Plus globalement, tout en reconnaissant les efforts mis en œuvre par les Parties pour intensifier leur déploiement, le Bilan Mondial appelle à des « actions d’adaptation urgente, incrémentales, transformationnelles et impulsées par les pays » , conformément aux conclusions des plus récents rapports du GIEC. À cet égard, il reconnaît la nature itérative de l’adaptation, qui nécessite de passer par l’évaluation des risques et des impacts, la planification, la mise en œuvre, ainsi que le suivi, l’évaluation et l’apprentissage.

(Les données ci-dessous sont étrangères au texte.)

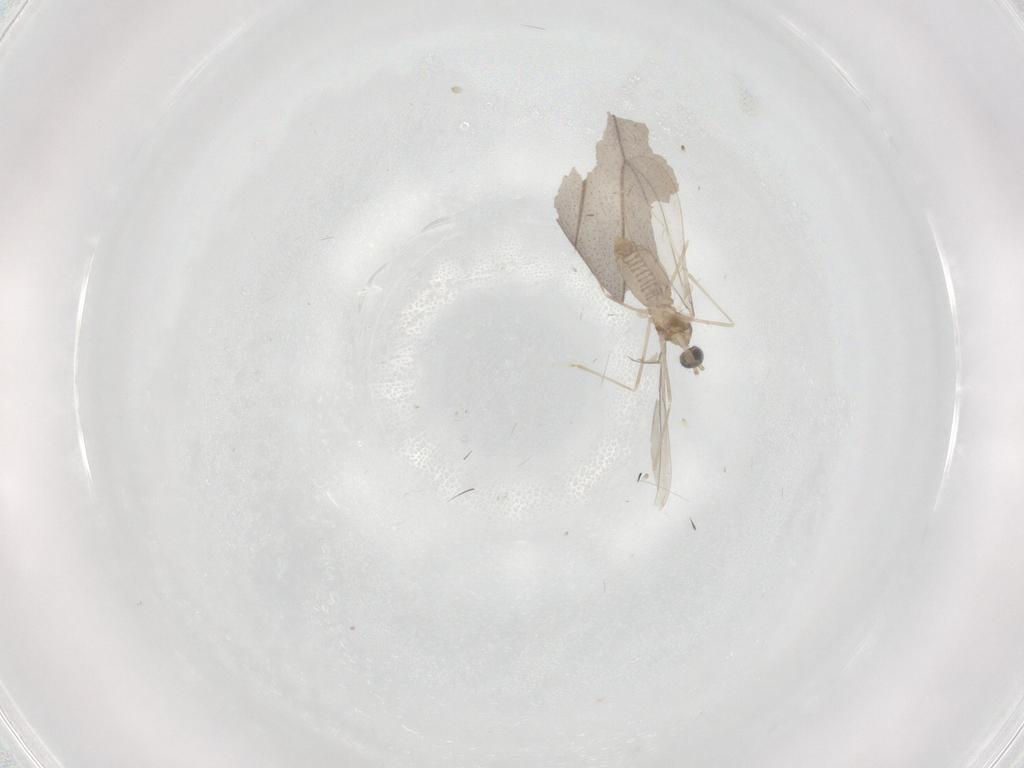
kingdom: Animalia
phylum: Arthropoda
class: Insecta
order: Diptera
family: Cecidomyiidae
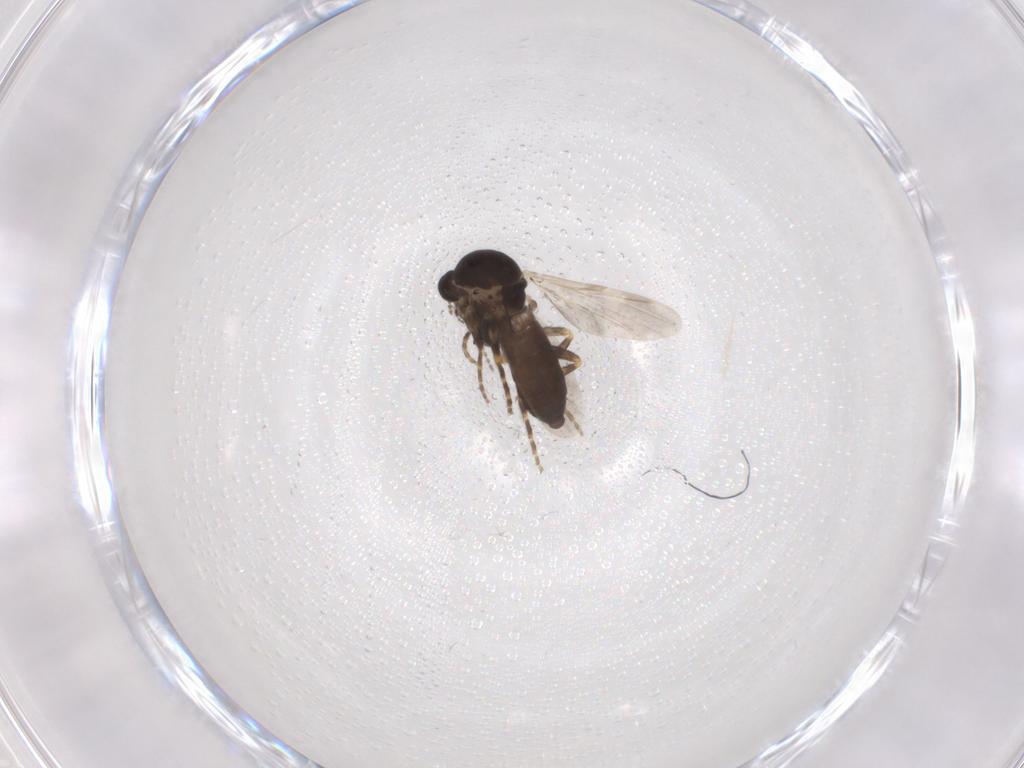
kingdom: Animalia
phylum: Arthropoda
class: Insecta
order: Diptera
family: Ceratopogonidae
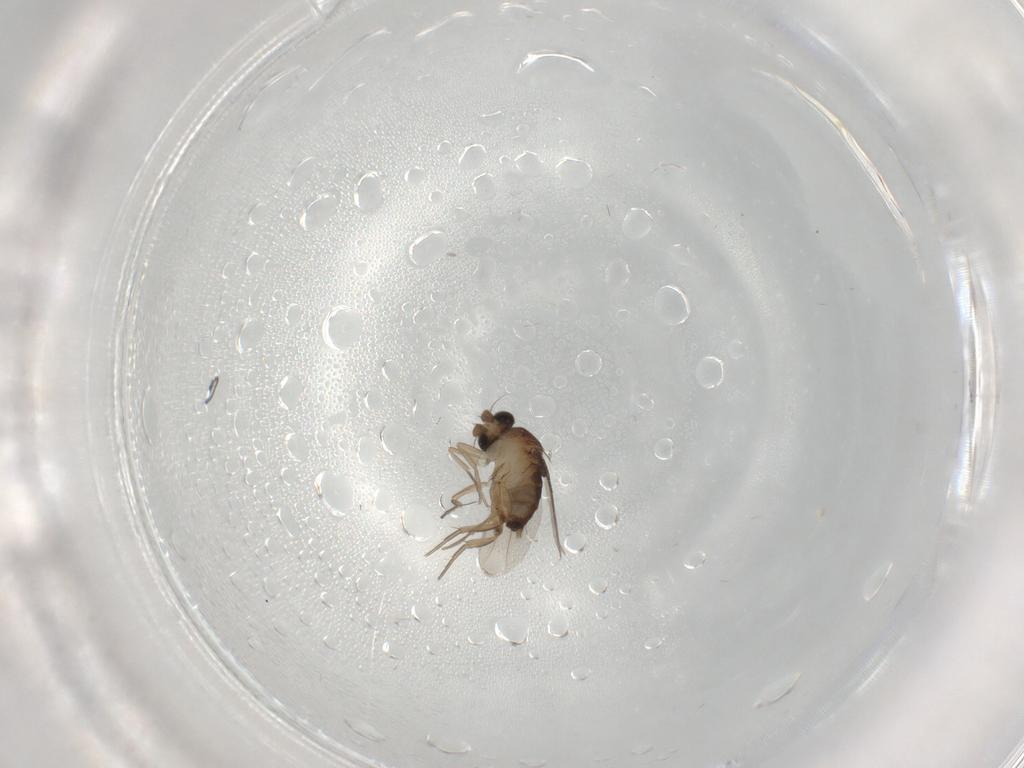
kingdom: Animalia
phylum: Arthropoda
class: Insecta
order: Diptera
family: Phoridae
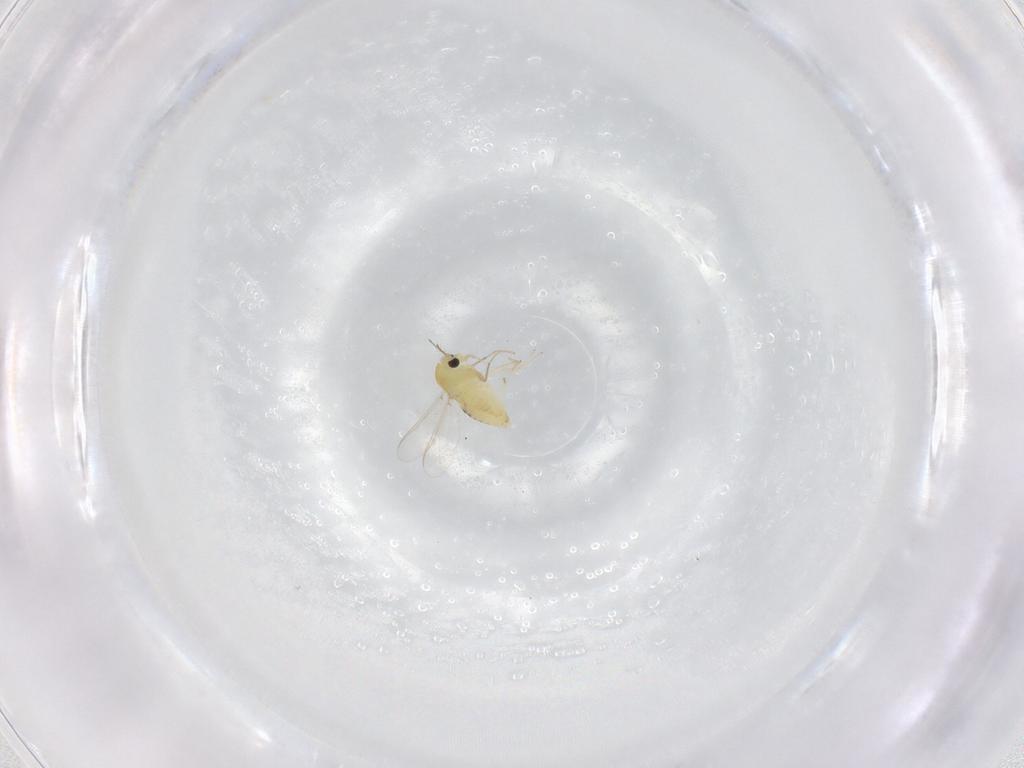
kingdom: Animalia
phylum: Arthropoda
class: Insecta
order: Diptera
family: Chironomidae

La finalisation de l’Objectif Mondial d’Adaptation (OMA ou GGA en anglais), complémentaire au Bilan Mondial, était aussi au cœur des négociations de la COP28. Le cadre adopté comprend plusieurs objectifs stipulant que, d’ici à 2030, toutes les parties doivent avoir (a) réalisé et mis à jour l’évaluation des impacts, des risques et des vulnérabilités; (b) mis en place des plans nationaux d’adaptation et intégré l’adaptation dans toutes les stratégies pertinentes; (c) progressé dans leur mise en œuvre et, enfin, (d) conçu et rendu opérationnels des systèmes de suivi, d’évaluation et d’apprentissage. Reportant à 2024 les délibérations des Parties sur un nouvel objectif collectif quantifié en matière de finance climatique, le document final sur l’adaptation annonce le lancement d’un programme de travail de deux ans « sur des indicateurs pour mesurer les progrès accomplis […] en identifiant et, si nécessaire, en élaborant des indicateurs et des éléments quantifiés potentiels pour ces objectifs ».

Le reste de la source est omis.